Textauszug ::
+++

Bis vor ein paar Jahren gab es ein Überangebot an Musikspielen. Für jeden Geschmack war etwas dabei und die kreativen Ideen der Hersteller mit allerlei Periferie waren vielschichtig. Beschränkte man sich bei Guitar Hero und Rock Band zunächst auf eine Gitarre und bei Singstar auf Mikrofone, gab es binnen kürzester Zeit sogar ganze Drum Sets, Turntables. Allerdings war der Trend von heute auf morgen auch wieder vorbei und das letzte Franchise, das bis heute überlebt hat und annähernd in diese Richtung geht ist Just Dance, wobei auch diese Reihe im Grunde nur noch eine Fußnote darstellt.

Umso überraschender war es für mich jedoch, dass das Genre zum Launch der herausragenden PSVR2 vor knapp zwei Wochen gleich zwei neue Spiele und gleichzeitig komplett neue potentielle Franchises bekommt, die ich mir beide intensiv für euch angesehen habe. Für die Gitarrenfreunde gibt es mit „Unplugged Air Guitar“ die Möglichkeit die Bühnen der Welt zu erobern und mit „Drums Rock“ mittels Schlagzeug den Mächten der Unterwelt Einhalt zu gebieten. Mit wurden dankenswerterweise beide Spiele kostenfrei zum Testen überlassen, was aber selbstverständlich keinen Einfluss auf meine Bewertung hat.

Den Anfang machen wir mit „Unplugged Air Guitar“, der eine virtuelle Luftgitarre von Entwickler Anotherway und Publisher Vertigo Games das ursprünglich 2021 auf dem PC veröffentlicht wurde und nun seinen Sprung auf Sony’s Virtual Reality-Brille schafft. Setzte man auf dem PC auf Fingertracking und verzichtete auf sämtliche Controller, setzt man auf PSVR mangels Alternativen auf die Sense-Controller. Es bleibt also herauszufinden, ob die Immersion dadurch etwas getrübt wird.

Direkt beim ersten Start des Spiels wird deutlich, dass das Spiel eine Liebeserklärung an Rockfans sein soll und gleichzeitig alle Klischees bedient. So starten wir in einem engen Backstage-Bereich, die Wände sind mit Fotos und Postern übersät, die Luft ist verraucht und alles wirkt etwas dunkel und siffig, was natürlich an reduzierter Beleuchtung und leeren Bierflaschen liegen kann. – Im Grunde so wie jeder Proberaum und Backstage-Bereich aussieht, den ich persönlich bisher gesehen habe. Auch wenn das Spiel größtenteils auf eine Story verzichtet gibt es ein grobes Grundgerüst in Form von Tutorials und unterschiedlich große Venues, in denen wir uns nach und nach beweisen müssen und unsere Fanbase aufbauen. Betreut werden wir dabei von Steel Panther-Gitarrist Satchel, der uns die Techniken und gleichzeitig den Rock n Roll Was of Life beibringt.

+++

Aufgaben ::
1/ Wer betreut die Spielenden laut dem Testbericht zu den PSVR2-Musikspielen in „Unplugged Air Guitar“?
2/ Führe den Testbericht zu den PSVR2-Musikspielen im Anschluss an seinen letzten Satz weiter.
Die nachstehenden Einträge werden nicht gebraucht.

(Einträge aus einer Datensammlung)
+++

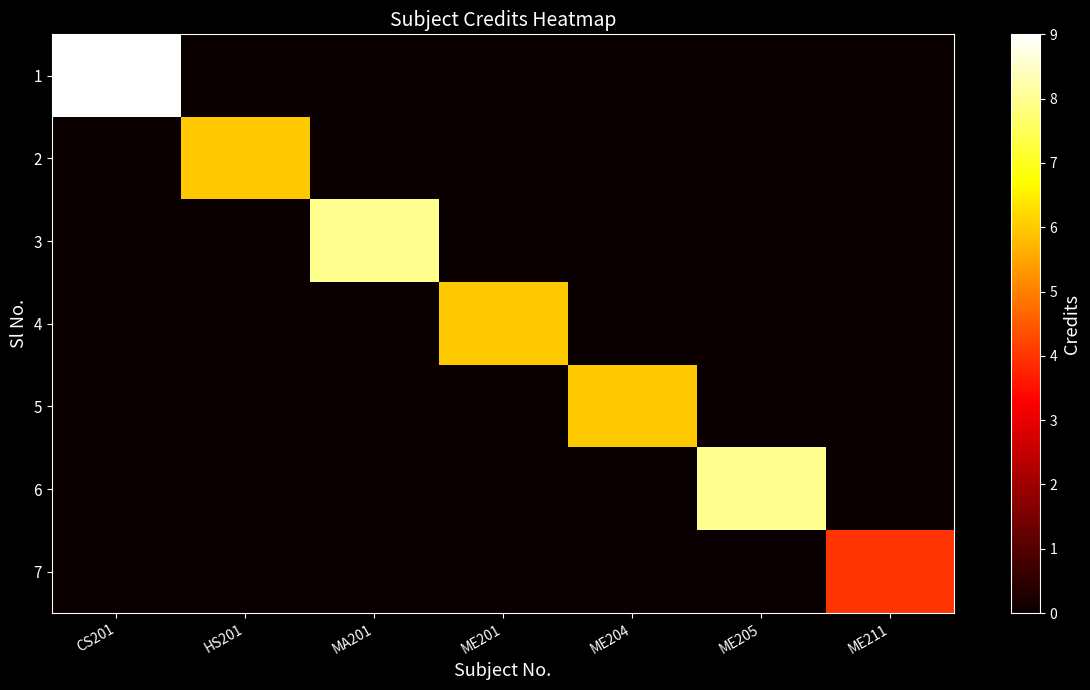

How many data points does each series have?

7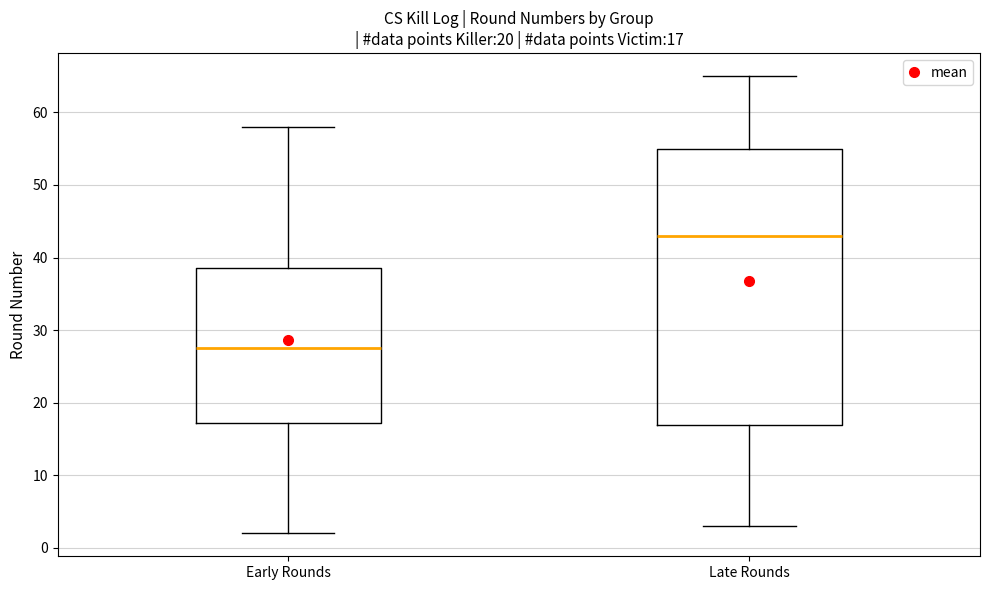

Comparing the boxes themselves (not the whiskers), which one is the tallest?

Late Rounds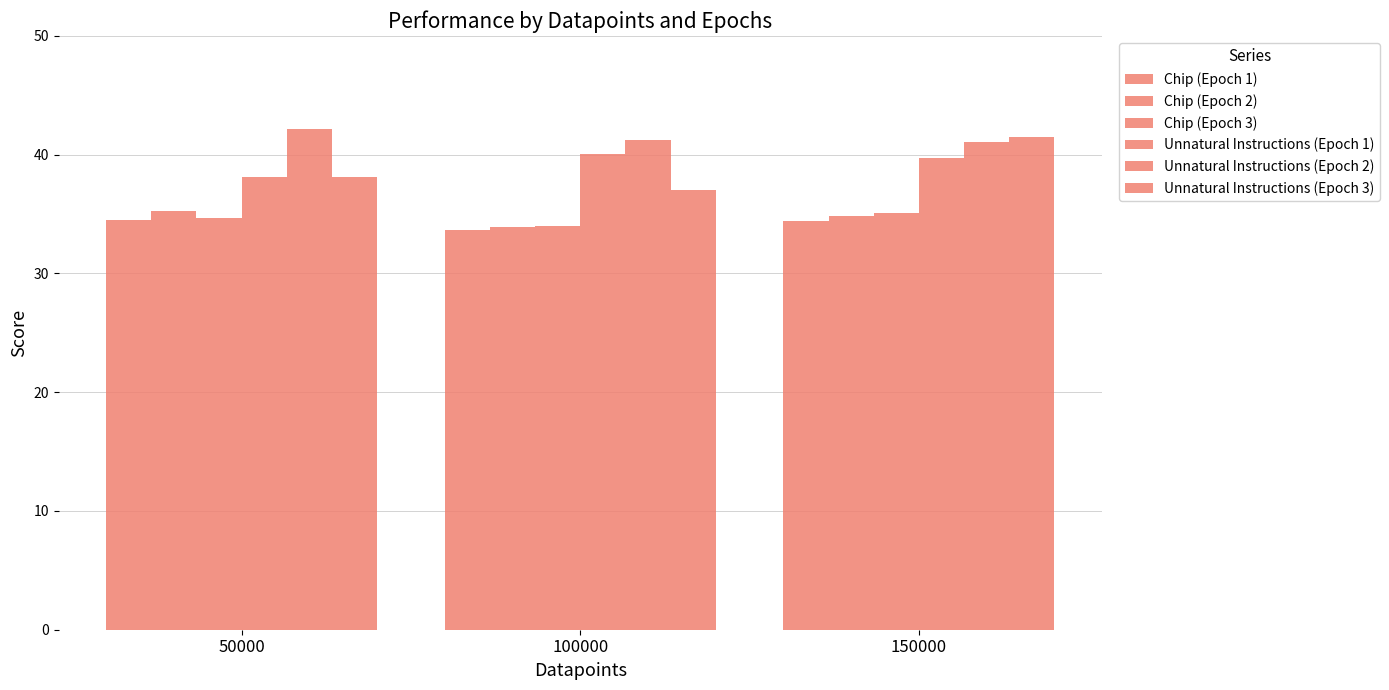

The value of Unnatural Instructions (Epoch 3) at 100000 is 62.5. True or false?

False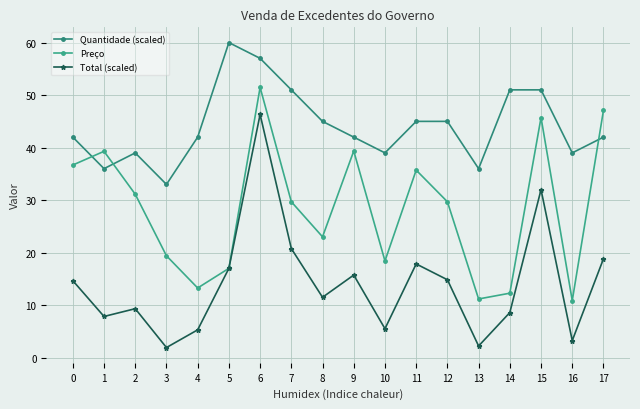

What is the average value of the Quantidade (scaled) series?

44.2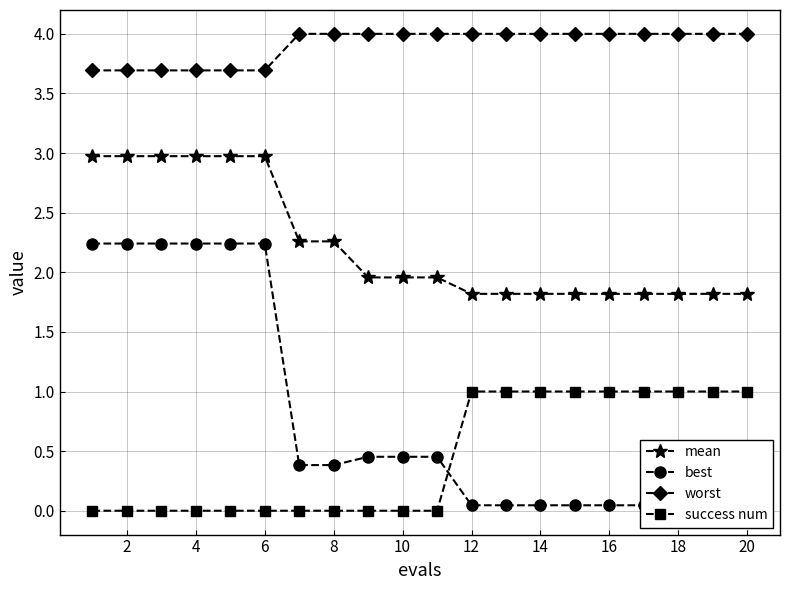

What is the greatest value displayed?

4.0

+++

Lösungen ::
1/ Steel Panther-Gitarrist Satchel.

2/
Der Fortschritt im Spiel ist thematisch in Alben strukturiert, jedes Album wartet mit fünf Songs und einer eigenen Location auf, die es zu erobern gilt. Wir beginnen anfangs in kleinen Bars und spielen uns am Ende bis in große Arenen. Um das nächste Album und die nächste Location frei zu schalten gilt es beim Spielen Herausforderungen zu erfüllen, die beispielsweise eine bestimmte Punktzahl, eine fehlerfreie Akkordfolge, oder auch eine goldene Schallplatte sein können. Die meisten Herausforderungen sind dabei recht simpel und werden automatisch während dem Spielen erreicht.

Wir können zwischen Links- und Rechtshänder-Gitarre wählen und stürzen uns ins Getümmel. Der eine Sense-Controller steuert die Griffhand, der andere lässt uns in die Saiten schlagen, was überraschend differenziert ausfällt, da jede Saite korrekt erkannt wird, wenn wir sie schlagen. Die Griffhand wird über die beiden Schultertasten, die in den meisten Spielen für das Greifen zuständlich sind, gesteuert. Entgegen der PC-Version, die mittels Fingertracking alle Finger berücksichtigt gibt es auf PSVR2 weniger Varianz in den Griffen, was in Anbetracht von 2 Tasten vs. 5 Finger logisch nachvollziehbar ist. Doch das fällt nicht wirklich negativ auf, da man durch unterschiedliche Kombinationen und Schlagtechniken für genug Abwechslung sorgt, um das Gitarrenspiel zumindest halbwegs plausibel erscheinen zu lassen. Unterstützt wird das ganze vom haptischen Feedback, sodass man in Kombination mit der Optik im Spiel wirklich glaubt eine Gitarre in der Hand zu halten. Schade ist lediglich, dass die Gitarre in der Luft festgetackert ist, wenn wir sie einmal eingestellt haben und wir so während dem Spielen nicht „über die Bühne“ laufen können. Doch abseits davon reagiert sie wirklich realistisch und wir können den Hals auch beim Spielen hin- und herreißen.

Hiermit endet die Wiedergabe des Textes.